* _VOTRE TÂCHE_
Dans l'extrait sur Wikipédia et Google, recopiez le passage qui commence par « Publié le 11 » et se poursuit jusqu'à « intéressants à relever. », en renommant « blog » en « site ».

Publié le 11 décembre 2010 par Pierrotlechroniqueur

Autrement dit : Wikipédia lasse-t-elle ?1 Le professeur Jean Véronis a publié sur son blog les résultats d'une enquête menée dans son Université de Provence, ainsi titrée : "Google : De plus en plus de Wikipedia, mais les internautes semblent se lasser". Billet immédiatement, et comme il se doit - quoique moins abondamment qu'on aurait pu l'espérer - commenté sur le Bistro. Globalement, l'étude, comme cela a été relevé, souffre de quelques imperfections. Principalement à cause de la nature de l'échantillon : exclusivement des étudiants réquisitionnés pour l'occasion. Ce qui donne un biais certain à l'enquête, l'échantillon n'étant nullement représentatif, comme souligné par Moyg. Reste que certains points sont intéressants à relever.

Wikipédia squatte Google

Tout d'abord, les données techniques récoltées concernant le taux de premier résultat d'une recherche Google, qui ne souffrent pas de la nature homogène de l'échantillon. Mais qui sont en revanche dépendants de la nature des recherches effectuées. 13 thèmes traités, nous dit-on, à raison de 26 requêtes pour chacun des 226 étudiants cobayes. Soit 5 876 recherches. Ce qui n'est pas tant que cela, et rend, là aussi, l'enquête imprécise. Surtout que l'on ignore la méthodologie utilisée et les recherches effectuées lors des précédentes enquêtes auxquelles les résultats actuels sont comparés. Ce qui rend le tout difficilement analysable. Supposons tout de même qu'il y a ici un minimum de rigueur2, et que les processus sont donc similaires. Il n'en demeure pas moins que les résultats sont en conséquence aléatoires, et donc à prendre avec certaines précautions. Au minimum. Ceci étant précisé, examinons-les. En novembre 2010, 31,2% des 5 876 recherches effectuées sur Google aboutissaient à un lien Wikipédia en première page. À quelques cacahuètes près le double du pourcentage obtenu lors de la précédente enquête de mai 20093. Deux explications sont données à cette forte progression :

  • Premièrement, l'augmentation continue du nombre de pages sur l'encyclopédie collaborative en ligne. Logiquement, plus il y a de sujets traités, plus il y a de chance de voir une recherche aboutir à un lien vers une page Wikipédia. Constat nécessaire mais non suffisant, cependant : il n'explique pas intégralement pourquoi ces pages Wikipédia se retrouvent de plus en plus en première position du hit.

* _DONNÉES FOURNIES_
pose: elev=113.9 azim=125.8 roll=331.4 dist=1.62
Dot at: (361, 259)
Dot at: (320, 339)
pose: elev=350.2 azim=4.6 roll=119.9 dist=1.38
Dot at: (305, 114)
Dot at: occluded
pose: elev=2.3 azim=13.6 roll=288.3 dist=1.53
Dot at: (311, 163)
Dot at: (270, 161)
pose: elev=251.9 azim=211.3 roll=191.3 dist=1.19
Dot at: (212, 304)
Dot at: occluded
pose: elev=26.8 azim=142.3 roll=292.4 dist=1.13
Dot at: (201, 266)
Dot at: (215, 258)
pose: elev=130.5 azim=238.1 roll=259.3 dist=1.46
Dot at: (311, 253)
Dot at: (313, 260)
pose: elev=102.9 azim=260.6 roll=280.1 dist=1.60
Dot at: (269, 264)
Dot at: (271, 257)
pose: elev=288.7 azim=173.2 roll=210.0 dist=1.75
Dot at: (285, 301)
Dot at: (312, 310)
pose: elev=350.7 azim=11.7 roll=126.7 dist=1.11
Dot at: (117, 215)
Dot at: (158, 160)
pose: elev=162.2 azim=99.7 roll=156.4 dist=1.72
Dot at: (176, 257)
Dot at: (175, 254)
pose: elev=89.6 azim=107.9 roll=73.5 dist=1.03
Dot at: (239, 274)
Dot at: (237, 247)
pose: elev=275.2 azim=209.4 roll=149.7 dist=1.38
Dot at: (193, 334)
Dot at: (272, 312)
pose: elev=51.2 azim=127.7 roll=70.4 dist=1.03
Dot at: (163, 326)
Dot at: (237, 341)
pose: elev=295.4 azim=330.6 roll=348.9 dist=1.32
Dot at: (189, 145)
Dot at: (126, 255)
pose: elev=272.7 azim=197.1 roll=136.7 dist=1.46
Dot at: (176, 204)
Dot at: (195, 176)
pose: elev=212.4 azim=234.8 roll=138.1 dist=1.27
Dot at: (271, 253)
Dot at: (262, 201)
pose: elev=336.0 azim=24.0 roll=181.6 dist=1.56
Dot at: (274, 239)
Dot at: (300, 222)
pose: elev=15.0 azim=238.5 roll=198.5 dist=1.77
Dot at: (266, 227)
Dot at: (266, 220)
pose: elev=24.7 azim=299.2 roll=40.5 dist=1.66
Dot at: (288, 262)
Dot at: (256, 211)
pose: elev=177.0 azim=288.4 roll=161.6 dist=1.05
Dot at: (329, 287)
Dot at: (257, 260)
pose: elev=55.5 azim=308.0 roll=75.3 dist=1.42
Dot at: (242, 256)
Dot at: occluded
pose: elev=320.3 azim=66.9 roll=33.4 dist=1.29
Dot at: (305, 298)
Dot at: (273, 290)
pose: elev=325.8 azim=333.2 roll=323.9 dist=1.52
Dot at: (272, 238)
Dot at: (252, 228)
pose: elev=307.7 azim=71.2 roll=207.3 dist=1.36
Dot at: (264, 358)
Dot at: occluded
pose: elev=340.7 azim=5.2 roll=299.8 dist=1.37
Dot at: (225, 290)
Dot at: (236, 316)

* _SOLUTION PROPOSÉE_
Publié le 11 décembre 2010 par Pierrotlechroniqueur

Autrement dit : Wikipédia lasse-t-elle ?1 Le professeur Jean Véronis a publié sur son site les résultats d'une enquête menée dans son Université de Provence, ainsi titrée : "Google : De plus en plus de Wikipedia, mais les internautes semblent se lasser". Billet immédiatement, et comme il se doit - quoique moins abondamment qu'on aurait pu l'espérer - commenté sur le Bistro. Globalement, l'étude, comme cela a été relevé, souffre de quelques imperfections. Principalement à cause de la nature de l'échantillon : exclusivement des étudiants réquisitionnés pour l'occasion. Ce qui donne un biais certain à l'enquête, l'échantillon n'étant nullement représentatif, comme souligné par Moyg. Reste que certains points sont intéressants à relever.